AZ Tools

Relative Time Formatter

Time

A live preview of the browser's built-in `Intl.RelativeTimeFormat`. Pick a target date and a base (default: now, updating every second), and see the formatted relative string in your chosen locale. Choose `auto` numeric to get phrasings like `yesterday` and `last week` where the language supports it, or `always` to force `1 day ago` / `1 week ago`. The unit table shows the same difference rendered as each unit — useful when picking which granularity reads best for your UI.

How to use

  1. Pick a target date. Leave the base on `now` for a live ticker, or uncheck to compare two fixed dates.
  2. Switch locale to see how Spanish, Korean, Arabic etc. render the same difference.

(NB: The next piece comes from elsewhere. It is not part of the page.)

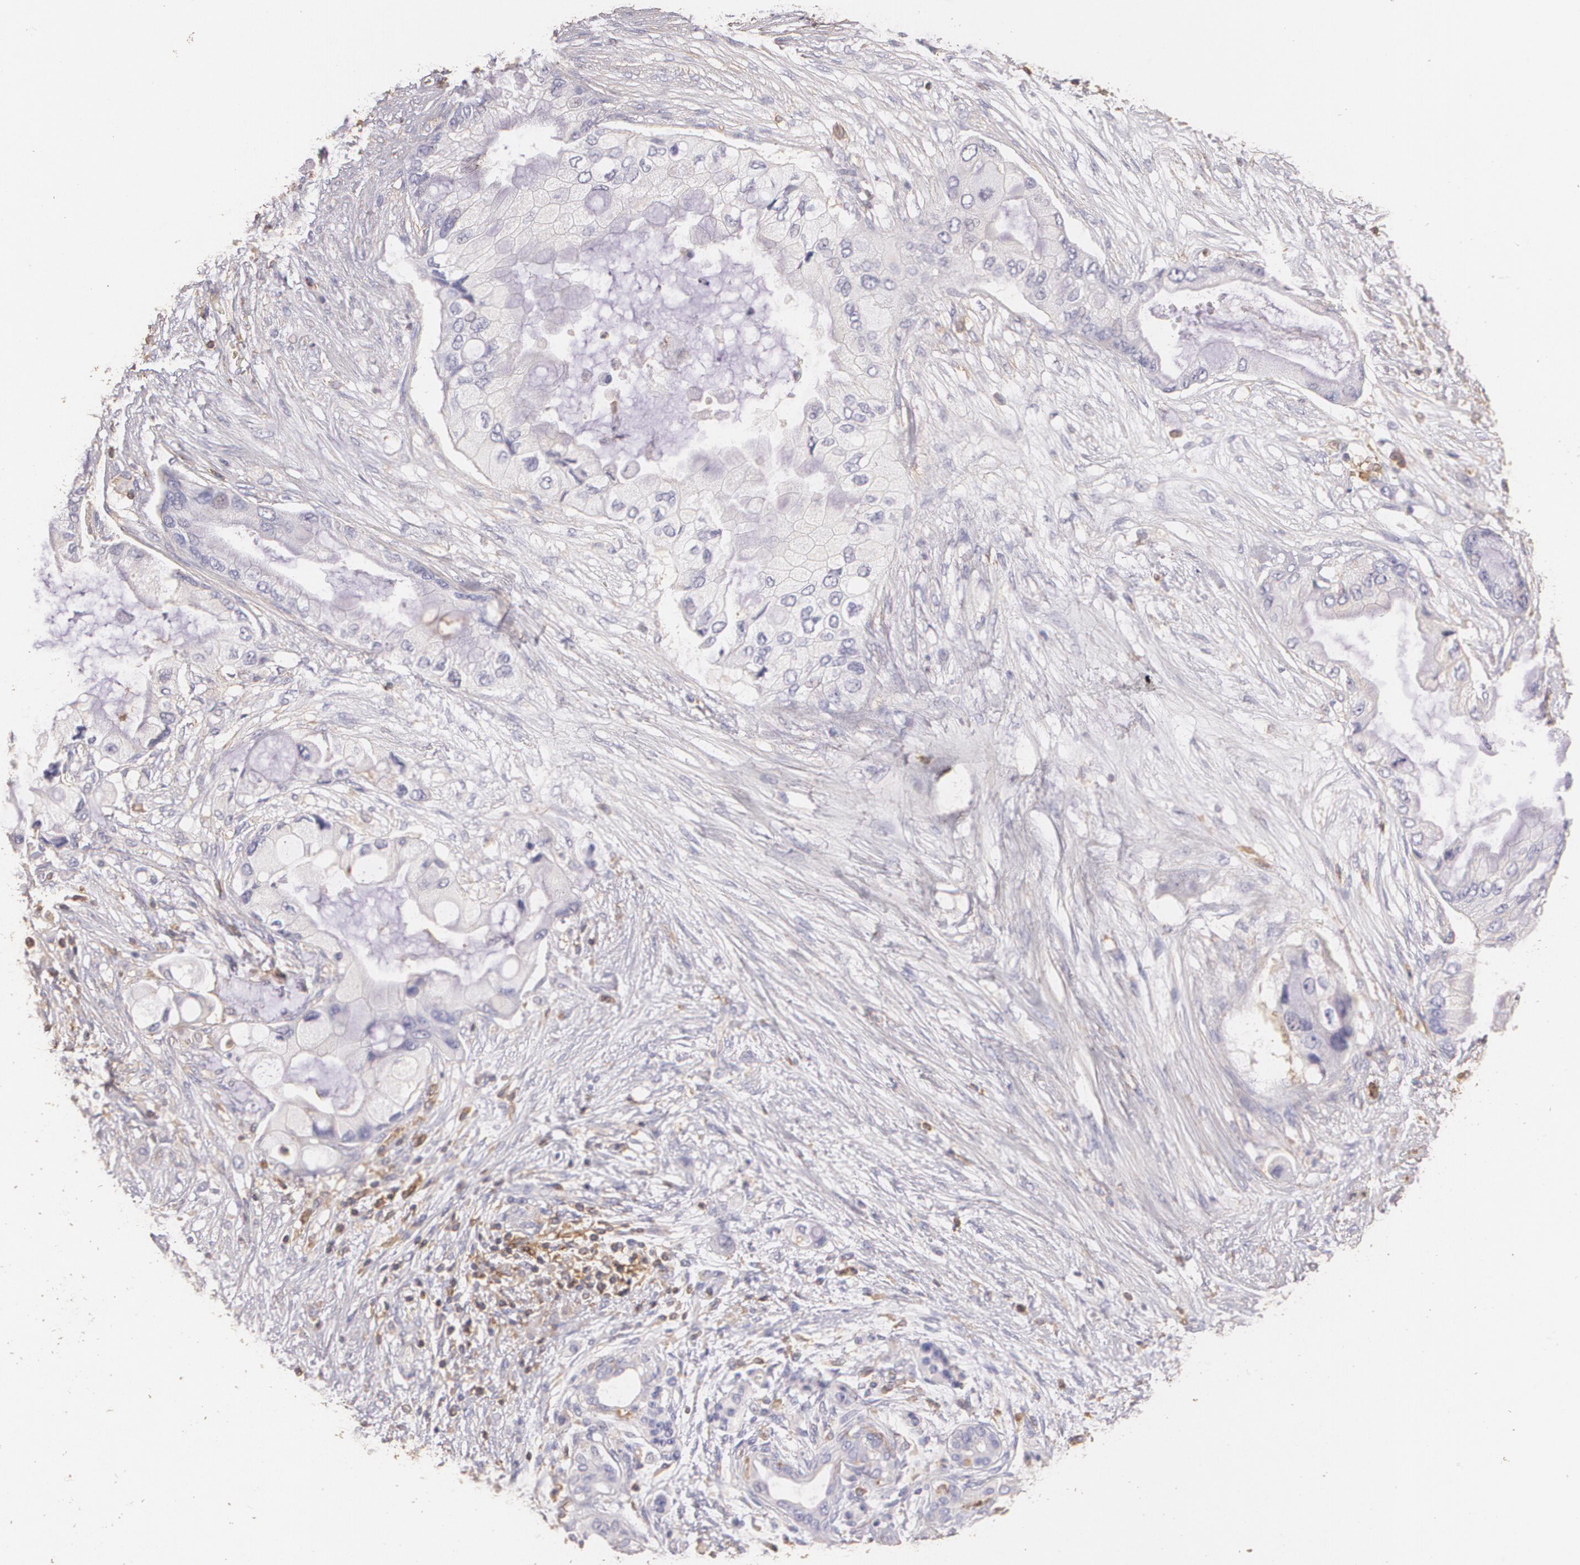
{"staining": {"intensity": "negative", "quantity": "none", "location": "none"}, "tissue": "pancreatic cancer", "cell_type": "Tumor cells", "image_type": "cancer", "snomed": [{"axis": "morphology", "description": "Adenocarcinoma, NOS"}, {"axis": "topography", "description": "Pancreas"}], "caption": "Immunohistochemistry (IHC) micrograph of pancreatic adenocarcinoma stained for a protein (brown), which demonstrates no positivity in tumor cells.", "gene": "TGFBR1", "patient": {"sex": "female", "age": 59}}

The shape of the phrase often changes (RTL, particles, gendered nouns).
  3. Use the unit table to compare granularities side-by-side and pick the one that reads best in your interface.

Frequently asked questions

What's the difference between `numeric: auto` and `always`?
`auto` returns idiomatic phrasings when available — `yesterday` instead of `1 day ago`, `last week` instead of `1 week ago`. `always` forces the number, which is what you usually want for a literal duration display. UIs that want chat-style timestamps usually want `auto`.
Why does the same diff give different units?
The main output picks the largest unit where the absolute value ≥ 1 of that unit — so 90 minutes shows as `1 hour ago` even though you could also say `90 minutes ago`. The unit table lets you see every option.